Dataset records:

= Beginning of Section =

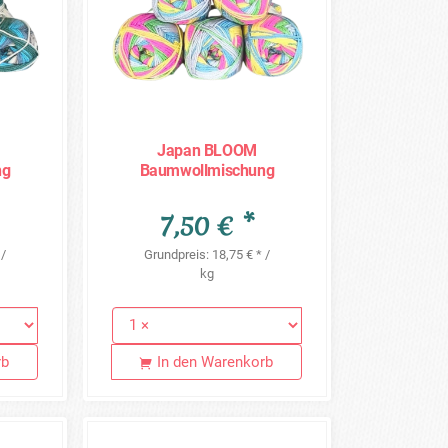
Japan BLOOM
ng
Baumwollmischung
0g =
Sonderposten - 5 x 80g =
400g - JB07
7,50 € *
 /
Grundpreis: 18,75 € * /
kg
rb
In den Warenkorb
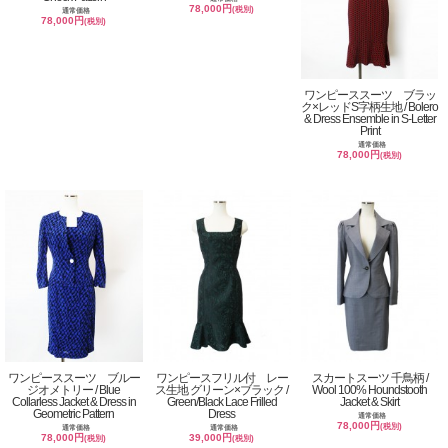
78,000円
(税別)
通常価格
78,000円
(税別)
ワンピーススーツ ブラッ
ク×レッドS字柄生地 / Bolero
& Dress Ensemble in S-Letter
Print
通常価格
78,000円
(税別)
ワンピーススーツ ブルー
ワンピースフリル付 レー
スカートスーツ 千鳥柄 /
ジオメトリー / Blue
ス生地 グリーン×ブラック /
Wool 100% Houndstooth
Collarless Jacket & Dress in
Green/Black Lace Frilled
Jacket & Skirt
Geometric Pattern
Dress
通常価格
78,000円
(税別)
通常価格
通常価格
78,000円
39,000円
(税別)
(税別)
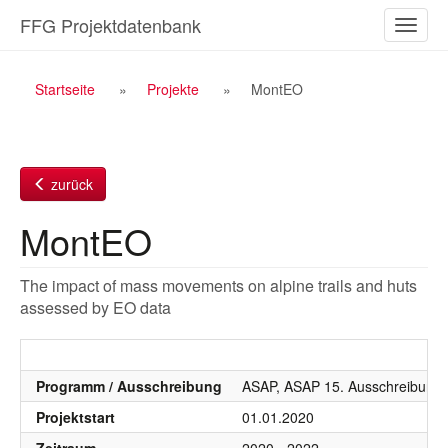
Zum
FFG Projektdatenbank
Naviga
Inhalt
ein-/a
Breadcrumb
Startseite
Projekte
MontEO
Navigation
zurück
MontEO
The impact of mass movements on alpine trails and huts
assessed by EO data
Programm / Ausschreibung
ASAP, ASAP 15. Ausschreibung 
Projektstart
01.01.2020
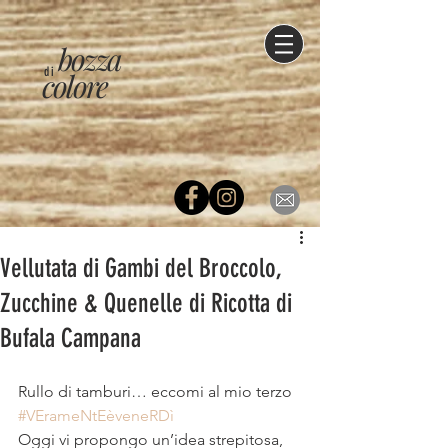
bozza
di
colore
Vellutata di Gambi del Broccolo,
Zucchine & Quenelle di Ricotta di
Bufala Campana
Rullo di tamburi… eccomi al mio terzo 
#VErameNtEèveneRDì
Oggi vi propongo un’idea strepitosa, 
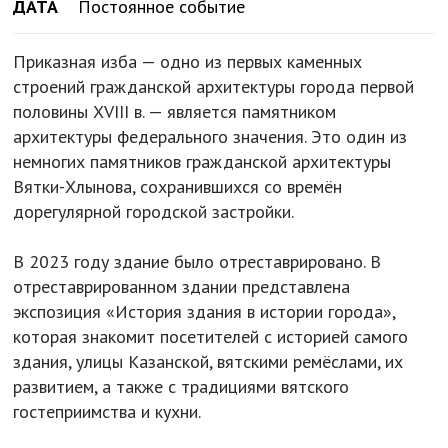
ДАТА
Постоянное событие
Приказная изба — одно из первых каменных
строений гражданской архитектуры города первой
половины XVIII в. — является памятником
архитектуры федерального значения. Это один из
немногих памятников гражданской архитектуры
Вятки-Хлынова, сохранившихся со времён
дорегулярной городской застройки.
В 2023 году здание было отреставрировано. В
отреставрированном здании представлена
экспозиция «История здания в истории города»,
которая знакомит посетителей с историей самого
здания, улицы Казанской, вятскими ремёслами, их
развитием, а также с традициями вятского
гостеприимства и кухни.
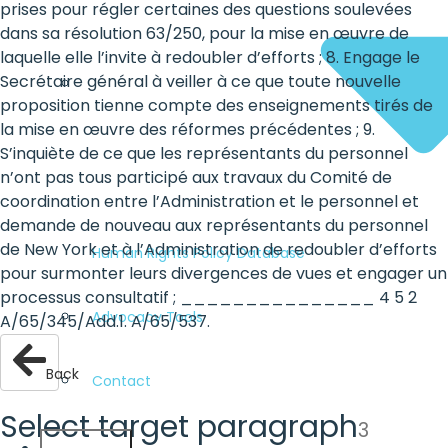
prises pour régler certaines des questions soulevées
dans sa résolution 63/250, pour la mise en œuvre de
laquelle elle l’invite à redoubler d’efforts ; 8. Engage le
Secrétaire général à veiller à ce que toute nouvelle
proposition tienne compte des enseignements tirés de
la mise en œuvre des réformes précédentes ; 9.
S’inquiète de ce que les représentants du personnel
n’ont pas tous participé aux travaux du Comité de
coordination entre l’Administration et le personnel et
demande de nouveau aux représentants du personnel
de New York et à l’Administration de redoubler d’efforts
Human Rights Policy Database
pour surmonter leurs divergences de vues et engager un
processus consultatif ; _______________ 4 5 2
Advocacy Tools
A/65/345/Add.1. A/65/537.
Back
Contact
Select target paragraph
3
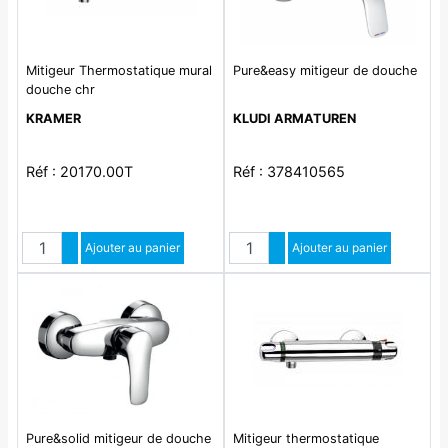
Mitigeur Thermostatique mural
Pure&easy mitigeur de douche
douche chr
KRAMER
KLUDI ARMATUREN
Réf : 20170.00T
Réf : 378410565
Quantité
Quantité
Augmenter quantité
Ajouter au panier
Augmenter quantité
Ajouter au panier
Diminuer quantité
Diminuer quantité
Pure&solid mitigeur de douche
Mitigeur thermostatique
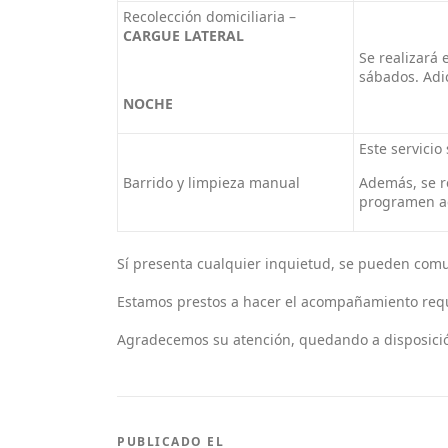
Recolección domiciliaria –
CARGUE LATERAL
Se realizará
sábados. Adi
NOCHE
Este servicio
Barrido y limpieza manual
Además, se re
programen ac
Sí presenta cualquier inquietud, se pueden comun
Estamos prestos a hacer el acompañamiento reque
Agradecemos su atención, quedando a disposici
PUBLICADO EL
NOTICIAS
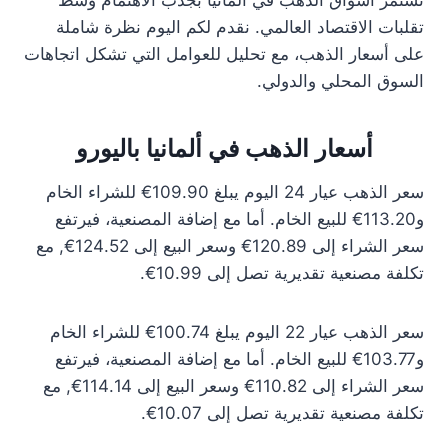
تستمر أسواق الذهب في ألمانيا بجذب الاهتمام وسط
تقلبات الاقتصاد العالمي. نقدم لكم اليوم نظرة شاملة
على أسعار الذهب، مع تحليل للعوامل التي تشكل اتجاهات
السوق المحلي والدولي.
أسعار الذهب في ألمانيا باليورو
سعر الذهب عيار 24 اليوم يبلغ 109.90€ للشراء الخام
و113.20€ للبيع الخام. أما مع إضافة المصنعية، فيرتفع
سعر الشراء إلى 120.89€ وسعر البيع إلى 124.52€, مع
تكلفة مصنعية تقديرية تصل إلى 10.99€.
سعر الذهب عيار 22 اليوم يبلغ 100.74€ للشراء الخام
و103.77€ للبيع الخام. أما مع إضافة المصنعية، فيرتفع
سعر الشراء إلى 110.82€ وسعر البيع إلى 114.14€, مع
تكلفة مصنعية تقديرية تصل إلى 10.07€.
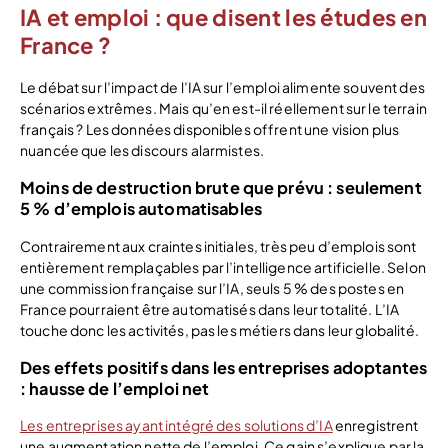
IA et emploi : que disent les études en
France ?
Le débat sur l’impact de l’IA sur l’emploi alimente souvent des
scénarios extrêmes. Mais qu’en est-il réellement sur le terrain
français ? Les données disponibles offrent une vision plus
nuancée que les discours alarmistes.
Moins de destruction brute que prévu : seulement
5 % d’emplois automatisables
Contrairement aux craintes initiales, très peu d’emplois sont
entièrement remplaçables par l’intelligence artificielle. Selon
une commission française sur l’IA, seuls 5 % des postes en
France pourraient être automatisés dans leur totalité. L’IA
touche donc les activités, pas les métiers dans leur globalité.
Des effets positifs dans les entreprises adoptantes
: hausse de l’emploi net
Les entreprises ayant intégré des solutions d’IA
enregistrent
une augmentation nette de l’emploi. Ce gain s’explique par la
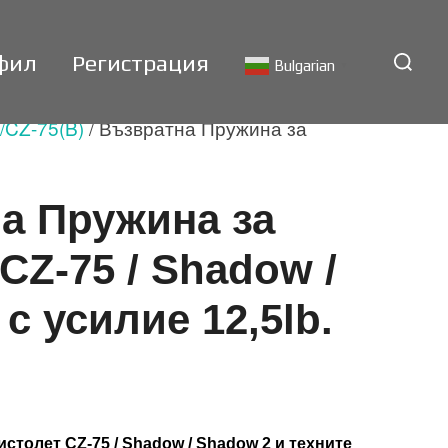
Search
фил
Регистрация
Bulgarian
▼
for:
CZ-75(B)
/ Възвратна Пружина за
а Пружина за
CZ-75 / Shadow /
с усилие 12,5lb.
столет CZ-75 / Shadow / Shadow 2 и техните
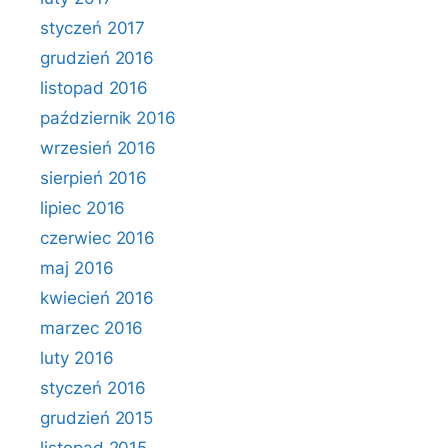
styczeń 2017
grudzień 2016
listopad 2016
październik 2016
wrzesień 2016
sierpień 2016
lipiec 2016
czerwiec 2016
maj 2016
kwiecień 2016
marzec 2016
luty 2016
styczeń 2016
grudzień 2015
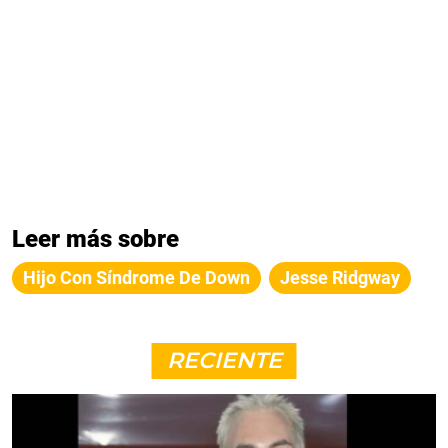
Leer más sobre
Hijo Con Síndrome De Down
Jesse Ridgway
RECIENTE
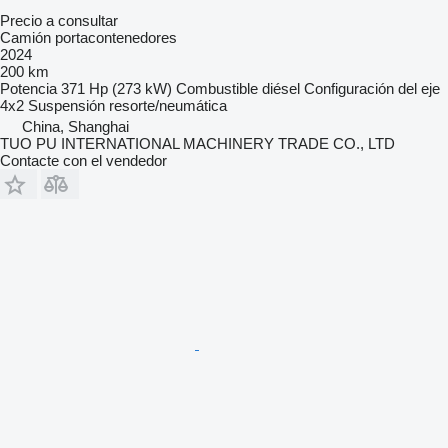
Precio a consultar
Camión portacontenedores
2024
200 km
Potencia
371 Hp (273 kW)
Combustible
diésel
Configuración del eje
4x2
Suspensión
resorte/neumática
China, Shanghai
TUO PU INTERNATIONAL MACHINERY TRADE CO., LTD
Contacte con el vendedor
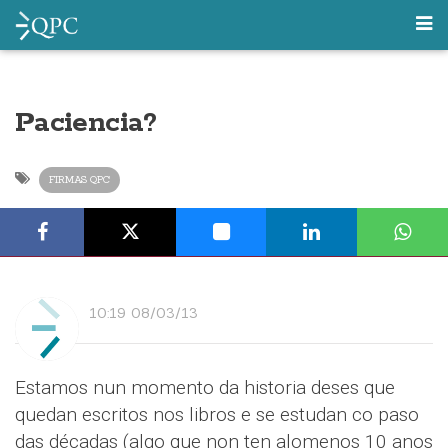
Paciencia?
FIRMAS QPC
10:19 08/03/13
Estamos nun momento da historia deses que
quedan escritos nos libros e se estudan co paso
das décadas (algo que non ten alomenos 10 anos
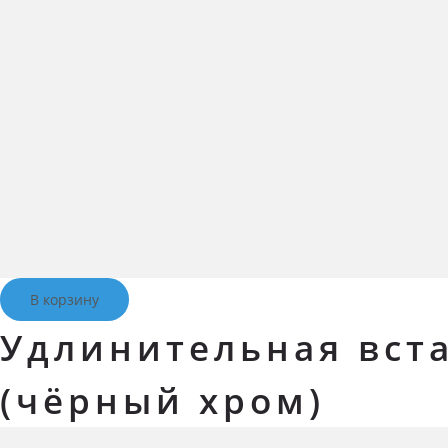
В корзину
Удлинительная вста
(чёрный хром)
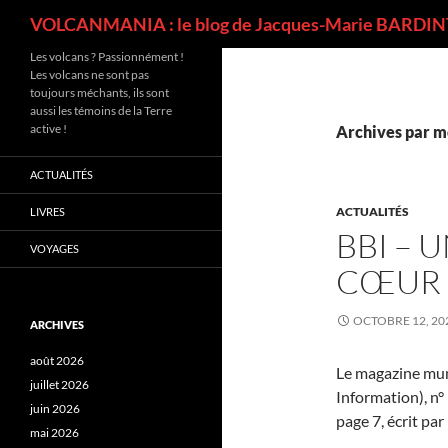
Recherche
VOLCANMANIA : le blog de Jacques-Marie BARDINT
Les volcans ? Passionnément !
Les volcans ne sont pas
toujours méchants, ils sont
aussi les témoins de la Terre
active !
Archives par m
ACTUALITÉS
ACTUALITÉS
LIVRES
BBI – 
VOYAGES
CŒUR 
OCTOBRE 12, 20
ARCHIVES
août 2026
Le magazine mun
juillet 2026
Information), n°
juin 2026
page 7, écrit par 
mai 2026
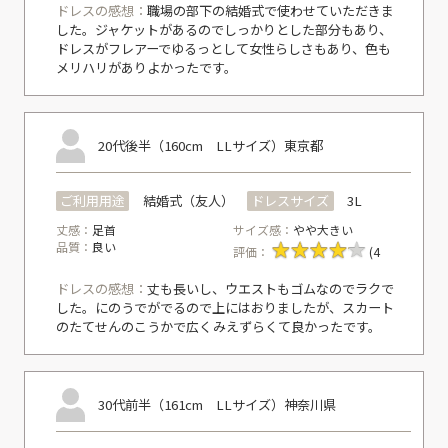
ドレスの感想：
職場の部下の結婚式で使わせていただきま
した。ジャケットがあるのでしっかりとした部分もあり、
ドレスがフレアーでゆるっとして女性らしさもあり、色も
メリハリがありよかったです。
20代後半（160cm LLサイズ）
東京都
ご利用用途
結婚式（友人）
ドレスサイズ
3L
丈感：
足首
サイズ感：
やや大きい
品質：
良い
評価：
(4
ドレスの感想：
丈も長いし、ウエストもゴムなのでラクで
した。にのうでがでるので上にはおりましたが、スカート
のたてせんのこうかで広くみえずらくて良かったです。
30代前半（161cm LLサイズ）
神奈川県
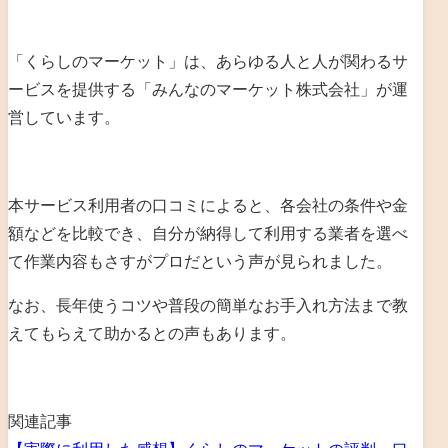
「くらしのマーケット」は、あらゆる人と人が関わるサ
ービスを提供する「みんなのマーケット株式会社」が運
営しています。
本サービス利用者の口コミによると、各会社の条件や金
額などを比較でき、自分が納得して利用する業者を選べ
て作業内容もさすがプロだという声が見られました。
なお、長年使うコツや普段の簡単なお手入れ方法まで教
えてもらえて助かるとの声もあります。
関連記事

= End of Section =

Assignment:
Without including any pictures, repeat the records above exactly.

Your response:
Japan BLOOM
ng
Baumwollmischung
0g =
Sonderposten - 5 x 80g =
400g - JB07
7,50 € *
 /
Grundpreis: 18,75 € * /
kg
rb
In den Warenkorb
78,000円
(税別)
通常価格
78,000円
(税別)
ワンピーススーツ ブラッ
ク×レッドS字柄生地 / Bolero
& Dress Ensemble in S-Letter
Print
通常価格
78,000円
(税別)
ワンピーススーツ ブルー
ワンピースフリル付 レー
スカートスーツ 千鳥柄 /
ジオメトリー / Blue
ス生地 グリーン×ブラック /
Wool 100% Houndstooth
Collarless Jacket & Dress in
Green/Black Lace Frilled
Jacket & Skirt
Geometric Pattern
Dress
通常価格
78,000円
(税別)
通常価格
通常価格
78,000円
39,000円
(税別)
(税別)
Zum
FFG Projektdatenbank
Naviga
Inhalt
ein-/a
Breadcrumb
Startseite
Projekte
MontEO
Navigation
zurück
MontEO
The impact of mass movements on alpine trails and huts
assessed by EO data
Programm / Ausschreibung
ASAP, ASAP 15. Ausschreibung 
Projektstart
01.01.2020
bozza
di
colore
Vellutata di Gambi del Broccolo,
Zucchine & Quenelle di Ricotta di
Bufala Campana
Rullo di tamburi… eccomi al mio terzo 
#VErameNtEèveneRDì
Oggi vi propongo un’idea strepitosa, 
ДАТА
Постоянное событие
Приказная изба — одно из первых каменных
строений гражданской архитектуры города первой
половины XVIII в. — является памятником
архитектуры федерального значения. Это один из
немногих памятников гражданской архитектуры
Вятки-Хлынова, сохранившихся со времён
дорегулярной городской застройки.
В 2023 году здание было отреставрировано. В
отреставрированном здании представлена
экспозиция «История здания в истории города»,
которая знакомит посетителей с историей самого
здания, улицы Казанской, вятскими ремёслами, их
развитием, а также с традициями вятского
гостеприимства и кухни.
prises pour régler certaines des questions soulevées
dans sa résolution 63/250, pour la mise en œuvre de
laquelle elle l’invite à redoubler d’efforts ; 8. Engage le
Secrétaire général à veiller à ce que toute nouvelle
proposition tienne compte des enseignements tirés de
la mise en œuvre des réformes précédentes ; 9.
S’inquiète de ce que les représentants du personnel
n’ont pas tous participé aux travaux du Comité de
coordination entre l’Administration et le personnel et
demande de nouveau aux représentants du personnel
de New York et à l’Administration de redoubler d’efforts
Human Rights Policy Database
pour surmonter leurs divergences de vues et engager un
processus consultatif ; _______________ 4 5 2
Advocacy Tools
A/65/345/Add.1. A/65/537.
Back
Contact
Select target paragraph
3
Mitigeur Thermostatique mural
Pure&easy mitigeur de douche
douche chr
KRAMER
KLUDI ARMATUREN
Réf : 20170.00T
Réf : 378410565
Quantité
Quantité
Augmenter quantité
Ajouter au panier
Augmenter quantité
Ajouter au panier
Diminuer quantité
Diminuer quantité
Pure&solid mitigeur de douche
Mitigeur thermostatique
Recolección domiciliaria –
CARGUE LATERAL
Se realizará
sábados. Adi
NOCHE
Este servicio
Barrido y limpieza manual
Además, se re
programen ac
Sí presenta cualquier inquietud, se pueden comun
Estamos prestos a hacer el acompañamiento reque
Agradecemos su atención, quedando a disposici
PUBLICADO EL
NOTICIAS
تستمر أسواق الذهب في ألمانيا بجذب الاهتمام وسط
تقلبات الاقتصاد العالمي. نقدم لكم اليوم نظرة شاملة
على أسعار الذهب، مع تحليل للعوامل التي تشكل اتجاهات
السوق المحلي والدولي.
أسعار الذهب في ألمانيا باليورو
سعر الذهب عيار 24 اليوم يبلغ 109.90€ للشراء الخام
و113.20€ للبيع الخام. أما مع إضافة المصنعية، فيرتفع
سعر الشراء إلى 120.89€ وسعر البيع إلى 124.52€, مع
تكلفة مصنعية تقديرية تصل إلى 10.99€.
سعر الذهب عيار 22 اليوم يبلغ 100.74€ للشراء الخام
و103.77€ للبيع الخام. أما مع إضافة المصنعية، فيرتفع
سعر الشراء إلى 110.82€ وسعر البيع إلى 114.14€, مع
تكلفة مصنعية تقديرية تصل إلى 10.07€.
IA et emploi : que disent les études en
France ?
Le débat sur l’impact de l’IA sur l’emploi alimente souvent des
scénarios extrêmes. Mais qu’en est-il réellement sur le terrain
français ? Les données disponibles offrent une vision plus
nuancée que les discours alarmistes.
Moins de destruction brute que prévu : seulement
5 % d’emplois automatisables
Contrairement aux craintes initiales, très peu d’emplois sont
entièrement remplaçables par l’intelligence artificielle. Selon
une commission française sur l’IA, seuls 5 % des postes en
France pourraient être automatisés dans leur totalité. L’IA
touche donc les activités, pas les métiers dans leur globalité.
Des effets positifs dans les entreprises adoptantes
: hausse de l’emploi net
Les entreprises ayant intégré des solutions d’IA
enregistrent
une augmentation nette de l’emploi. Ce gain s’explique par la
Search
фил
Регистрация
Bulgarian
▼
for:
CZ-75(B)
/ Възвратна Пружина за
а Пружина за
CZ-75 / Shadow /
с усилие 12,5lb.
столет CZ-75 / Shadow / Shadow 2 и техните
styczeń 2017
grudzień 2016
listopad 2016
październik 2016
wrzesień 2016
sierpień 2016
lipiec 2016
czerwiec 2016
maj 2016
kwiecień 2016
marzec 2016
luty 2016
styczeń 2016
grudzień 2015
Leer más sobre
Hijo Con Síndrome De Down
Jesse Ridgway
RECIENTE
Precio a consultar
Camión portacontenedores
2024
200 km
Potencia
371 Hp (273 kW)
Combustible
diésel
Configuración del eje
4x2
Suspensión
resorte/neumática
China, Shanghai
TUO PU INTERNATIONAL MACHINERY TRADE CO., LTD
Contacte con el vendedor
Paciencia?
FIRMAS QPC
10:19 08/03/13
Estamos nun momento da historia deses que
quedan escritos nos libros e se estudan co paso
das décadas (algo que non ten alomenos 10 anos
В корзину
Удлинительная вста
(чёрный хром)
Recherche
VOLCANMANIA : le blog de Jacques-Marie BARDINT
Les volcans ? Passionnément !
Les volcans ne sont pas
toujours méchants, ils sont
aussi les témoins de la Terre
active !
Archives par m
ACTUALITÉS
ACTUALITÉS
LIVRES
BBI – 
VOYAGES
CŒUR 
OCTOBRE 12, 20
ARCHIVES
août 2026
Le magazine mun
juillet 2026
Information), n°
juin 2026
page 7, écrit par 
mai 2026
ドレスの感想：
職場の部下の結婚式で使わせていただきま
した。ジャケットがあるのでしっかりとした部分もあり、
ドレスがフレアーでゆるっとして女性らしさもあり、色も
メリハリがありよかったです。
20代後半（160cm LLサイズ）
東京都
ご利用用途
結婚式（友人）
ドレスサイズ
3L
丈感：
足首
サイズ感：
やや大きい
品質：
良い
評価：
(4
ドレスの感想：
丈も長いし、ウエストもゴムなのでラクで
した。にのうでがでるので上にはおりましたが、スカート
のたてせんのこうかで広くみえずらくて良かったです。
30代前半（161cm LLサイズ）
神奈川県
「くらしのマーケット」は、あらゆる人と人が関わるサ
ービスを提供する「みんなのマーケット株式会社」が運
営しています。
本サービス利用者の口コミによると、各会社の条件や金
額などを比較でき、自分が納得して利用する業者を選べ
て作業内容もさすがプロだという声が見られました。
なお、長年使うコツや普段の簡単なお手入れ方法まで教
えてもらえて助かるとの声もあります。
関連記事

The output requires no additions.